Beckum's petition complains of the February 2, 1983 order of hearing officer Benton, denying in part Beckum's motion to dismiss disciplinary proceedings against him by the Department of Professional Regulation pursuant to section 455.225, Florida Statutes (1981). Beckum, a licensed optometrist, urged to the hearing officer that the complaint, referred to the Division of Administrative Hearings on a finding of probable cause by a probable cause panel of the Board of Optometry, should be dismissed for failure of the probable cause panel to record its proceedings electronically "in a manner sufficient to assure the accurate transcription of all matters so recorded," section 455.203(7). The recording machine inexplicably did not operate properly. Beckum *277 also avers a violation of section 455.221(2), providing that "no attorney employed or utilized by the department shall prosecute a matter and provide legal services to the board with respect to the same matter."

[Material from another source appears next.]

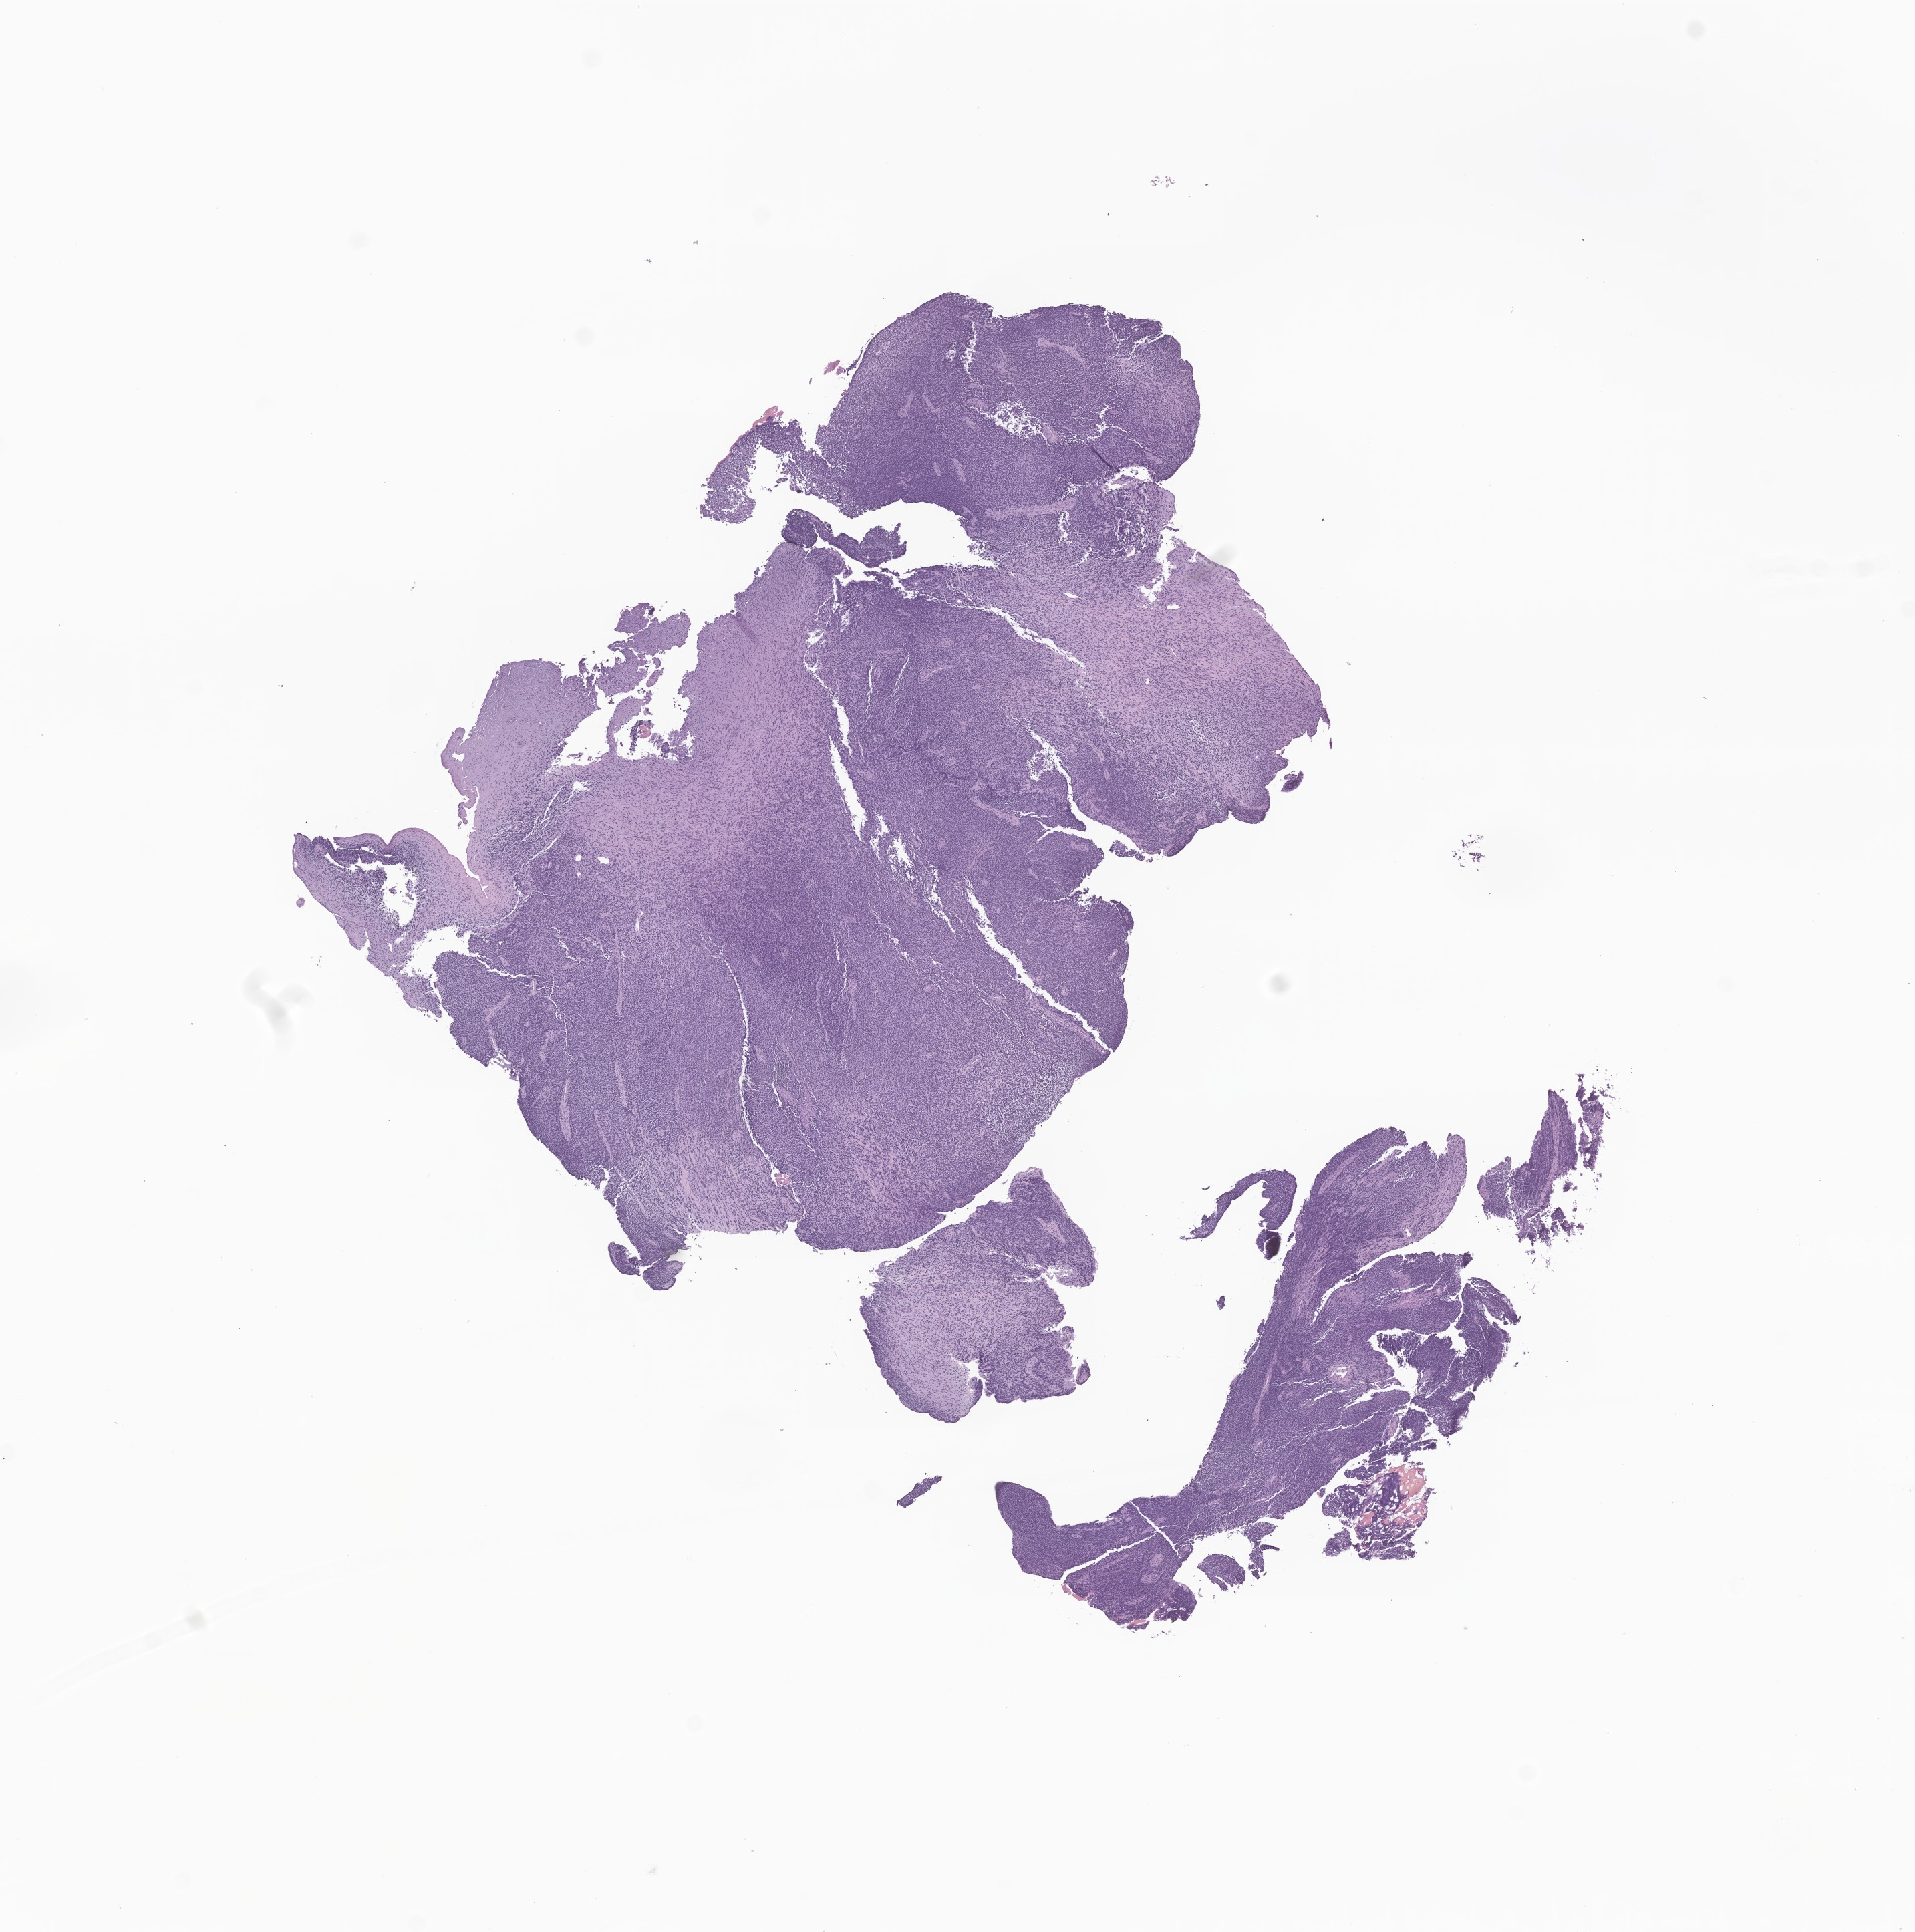
Digitized haematoxylin and eosin-stained section of tumor tissue from the upper limb — shown as a low-resolution overview of the whole scanned area (about 12.1 x 12.2 mm); formalin-fixed paraffin-embedded section. Male patient, age 70 days.
* diagnosis (ICD-O-3 morphology term): Alveolar rhabdomyosarcoma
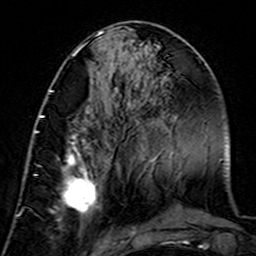
Breast MRI (dynamic contrast-enhanced), one axial slice; position 65 of 160 along the scan axis; cropped to one breast; dynamic contrast-enhanced series, time point 2 of 7 at this slice position (early post-contrast); 3 T; TE 4.6 ms, TR 7.4 ms; 256 × 256 image matrix, field of view 144 × 144 mm. Female patient.
Outlined on this slice (semi-automatically segmented with operator editing):
- enhancing-tissue mask used for the functional tumour volume (all voxels passing the contrast-enhancement thresholds inside the analysis volume; usually the tumour): bounding box (x1, y1, x2, y2) in pixels: (35, 115, 99, 228)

Because the panel's probable cause proceedings were imperfectly recorded, the panel reconstituted its proceedings through depositions of panel members, a process that the hearing officer accepted in lieu of a recording, reasoning that the panel at least attempted to comply with the recording requirement. But Beckum urges that the absence of an accurate recording of the original probable cause proceedings effectively deprives him of his asserted entitlement to assure that the probable cause proceedings met standards prescribed by Kibler v. Department of Professional Regulation, 418 So.2d 1081, 1084 (Fla. 4th DCA 1982):

To sustain a probable cause determination there must be some evidence considered by the panel that would reasonably indicate that the violations alleged had indeed occurred.

If the asserted errors and omissions of the probable cause panel could be considered jurisdictional in any sense, implicating its power to act at all in the premises, Beckum might argue with some merit that he should have immediate section 120.68(1) judicial review, through Rule 9.100, of the hearing officer's "preliminary, procedural, or intermediate" ruling. For in that case it might be said that "review of the final agency decision would not provide an adequate remedy" to one who, as a result of an erroneous preliminary ruling, must now undergo disciplinary proceedings with all they entail in loss of time, expense, and damage to professional reputation. But as these asserted irregularities are in no sense jurisdictional, and the disciplinary proceedings to follow will be vitiated only upon a finding that "the fairness of the proceedings or the correctness of the action may have been impaired by a material error in procedure or a failure to follow prescribed procedure," section 120.68(8), we think it evident that Beckum has failed to demonstrate grounds for Rule 9.100 intervention by this court. He has not shown that "review of the final agency decision would not provide an adequate remedy." Section 120.68(1). We intimate no view of whether or to what extent the hearing officer preliminarily, or this court upon review of final agency action, should examine the record of the probable cause proceedings in search of "some evidence ... that would reasonably indicate that the violations alleged had indeed occurred." Kibler, 418 So.2d at 1084.

The petition for review of non-final administrative action is DENIED.

LARRY G. SMITH and THOMPSON, JJ., concur.